Hi @TreyDogg - I've used two every time, it's cheap insurance IMO. Or as @legalizeme mentioned, the "pot socks" are a great option. Someone here even uses plain old landscape fabric. Throw another one in and put your mind at rest. Or you can stress out about something else, haha.
 
Automation. Self regulated watering and feeding. Can go away for a week and the plants will water and feed themselves as long as the res lasts.

Hi @lunarman - For me, this pro outweighs all the cons you mentioned. I only did a couple of grows w/o autopots though so I don't have much to compare it to. I used airpots on my other grows and I was watering constantly it seemed plus extra mixing.
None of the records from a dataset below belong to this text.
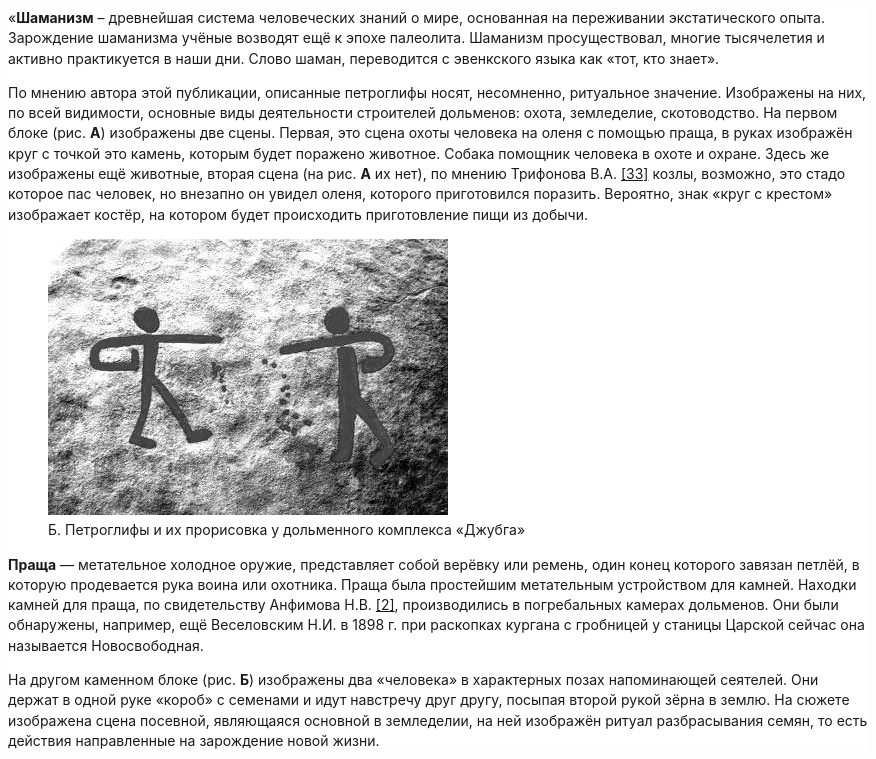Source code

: «**Шаманизм** – древнейшая система человеческих знаний о мире, основанная на переживании экстатического опыта. Зарождение шаманизма учёные возводят ещё к эпохе палеолита. Шаманизм просуществовал, многие тысячелетия и активно практикуется в наши дни. Слово шаман, переводится с эвенкского языка как «тот, кто знает».

По мнению автора этой публикации, описанные петроглифы носят, несомненно, ритуальное значение. Изображены на них, по всей видимости, основные виды деятельности строителей дольменов: охота, земледелие, скотоводство. На первом блоке (рис. **А**) изображены две сцены. Первая, это сцена охоты человека на оленя с помощью праща, в руках изображён круг с точкой это камень, которым будет поражено животное. Собака помощник человека в охоте и охране. Здесь же изображены ещё животные, вторая сцена (на рис. **А** их нет), по мнению Трифонова В.А. [[33]](#1.12.-[33]) козлы, возможно, это стадо которое пас человек, но внезапно он увидел оленя, которого приготовился поразить. Вероятно, знак «круг с крестом» изображает костёр, на котором будет происходить приготовление пищи из добычи.

<figure>
	<img alt="Петроглифы и их прорисовка у дольменного комплекса Джубга" title="Петроглифы и их прорисовка у дольменного комплекса «Джубга»" width="400" height="276" src="/img/mysteries-dolmens/ch1p12/mysteries-dolmens-ch1p12-12.14.jpg"/>
	<figcaption>Б. Петроглифы и их прорисовка у дольменного комплекса «Джубга»</figcaption>
</figure>

**Праща** — метательное холодное оружие, представляет собой верёвку или ремень, один конец которого завязан петлёй, в которую продевается рука воина или охотника. Праща была простейшим метательным устройством для камней. Находки камней для праща, по свидетельству Анфимова Н.В. [[2]](#1.12.-[2]), производились в погребальных камерах дольменов. Они были обнаружены, например, ещё Веселовским Н.И. в 1898 г. при раскопках кургана с гробницей у станицы Царской сейчас она называется Новосвободная.

На другом каменном блоке (рис. **Б**) изображены два «человека» в характерных позах напоминающей сеятелей. Они держат в одной руке «короб» с семенами и идут навстречу друг другу, посыпая второй рукой зёрна в землю. На сюжете изображена сцена посевной, являющаяся основной в земледелии, на ней изображён ритуал разбрасывания семян, то есть действия направленные на зарождение новой жизни.

<figure>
Meh, I don't miss that crap at all.
 
Hi @lunarman - For me, this pro outweighs all the cons you mentioned. I only did a couple of grows w/o autopots though so I don't have much to compare it to. I used airpots on my other grows and I was watering constantly it seemed plus extra mixing. Meh, I don't miss that crap at all.

LOL. That one pro is definitely a big factor for lots of people. I wouldn't doubt it if after a year or two of manually watering like I'm doing now, I'll get tired of it and switch back to autopots for that reason.
 
Hi @TreyDogg - I've used two every time, it's cheap insurance IMO. Or as @legalizeme mentioned, the "pot socks" are a great option. Someone here even uses plain old landscape fabric. Throw another one in and put your mind at rest. Or you can stress out about something else, haha.

I have pot socks and don't like them. They can someones fit loosely on the bottom of the pot and when you lift your pot out of the tray they fall off and its not fun putting them back on especially if you have a big plant in the pot. Plus I don't think they do anything. Landscape fabric works just as well. I just precut pieces of it up to fit the tray and put one in and it stays there even when lifting pots out.
 
Hi @TreyDogg - I've used two every time, it's cheap insurance IMO. Or as @legalizeme mentioned, the "pot socks" are a great option. Someone here even uses plain old landscape fabric. Throw another one in and put your mind at rest. Or you can stress out about something else, haha.

Unfortunately I most likely will stress about something else. But I did pick up more pot socks.